Zusätzlich zu den in Ihrer Schrift geforderten Maßnahmen sollte daher folgendes anvisiert werden:

  1. Angebliches „Systemisches Risiko"
    Die Lobbyisten haben es erreicht, daß europaweit die Verluste aus der großen Krise vergesellschaftet wurden; ebenfalls, daß die „No-bailout-Regel de facto außer Kraft gesetzt wurde.
  2. Gewinnausweise
    Ebenfalls auf Druck von Lobbyisten, aber auch mit Unterstützung durch willfährige deutsche Betriebswirte, wurde das gläubigerschutzorientierte, stringente und bewährte deutsche Bilanzrecht ersetzt durch die biegsamen Fair Value-Bewertungen, die den Ausweis nicht realisierter Gewinne bei steigenden Kursen erlaubte; bei sinkenden Kursen sollte dann plötzlich wieder der An-schaffungswert gelten. Erfreulicherweise hat sich jetzt eine Initiative gebildet, die wenigstens für das Herz der deutschen Industrie, nämlich die mittelständischen Unternehmen, das Niederstwertprinzips sichern will.
  3. Bilanzwahrheit
    Maßgeblich beteiligt an der Krise waren neben den Hochschulbetriebswirten auch die Wirtschaftsprüfungsgesellschaften. Diese haben die im Gefolge der komplizierten IFRS-Einführung entstehenden Honorare gern eingestrichen und Bilanzen testiert, deren Bestandteile bei strikter Befolgung berufsethischer Grundsätze zumindest hätten hinterfragt werden müssen. Hier müsste das IdW endlich initiativ werden. Wünschenswert wäre auch, wenn die EU-Kommission tätig würde.
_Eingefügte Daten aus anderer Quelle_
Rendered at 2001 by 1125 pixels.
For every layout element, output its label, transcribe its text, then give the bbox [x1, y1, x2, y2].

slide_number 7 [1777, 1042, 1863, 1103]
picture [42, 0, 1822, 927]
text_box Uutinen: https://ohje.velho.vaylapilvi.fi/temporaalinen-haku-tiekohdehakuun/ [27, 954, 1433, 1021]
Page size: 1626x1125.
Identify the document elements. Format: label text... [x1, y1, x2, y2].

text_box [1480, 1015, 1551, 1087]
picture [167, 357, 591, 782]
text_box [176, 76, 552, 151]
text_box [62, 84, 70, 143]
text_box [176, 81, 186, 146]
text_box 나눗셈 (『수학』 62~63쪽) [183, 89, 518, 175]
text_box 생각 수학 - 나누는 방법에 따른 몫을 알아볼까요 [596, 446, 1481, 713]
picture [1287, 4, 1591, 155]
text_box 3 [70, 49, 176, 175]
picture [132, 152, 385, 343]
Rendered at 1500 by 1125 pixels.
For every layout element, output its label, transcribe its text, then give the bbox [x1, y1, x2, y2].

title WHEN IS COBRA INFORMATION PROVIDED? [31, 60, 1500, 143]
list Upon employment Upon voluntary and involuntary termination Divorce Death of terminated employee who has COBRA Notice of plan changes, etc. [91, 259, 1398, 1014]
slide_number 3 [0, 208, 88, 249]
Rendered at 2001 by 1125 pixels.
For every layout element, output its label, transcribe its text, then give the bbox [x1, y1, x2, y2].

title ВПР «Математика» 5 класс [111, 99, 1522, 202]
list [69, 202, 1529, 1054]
  4. Deutsche Sprache in der BWL
    Es hatte sich in der großen Krise erwiesen, daß die aus Amerika herübergeschwappte BWL ins-gesamt ein Nonvaleur war, wenn man nicht gar z.T. von bewusster Irreführung sprechen muß. Umso mehr ist zu fordern, daß die kontinentaleuropäische BWL sich auf ihre eigenen Stärken besinnt und die Forschungen in ihren eigenen Muttersprachen durchführt und kommuniziert. Wenn gar die traditionsreiche ZfB sich dem Diktat der anglophilen Nachwuchskräfte beugt, und zukünftig nur noch auf Englisch erscheinen soll, dann kann man dieses nur als einen Irrweg bezeichnen. Akzeptieren könnte man allenfalls die Lösung der ZfbF, die einen englischsprachigen Ableger (Schmalenbach Business Review) neben der deutschsprachigen Hauptzeitschrift unterhält."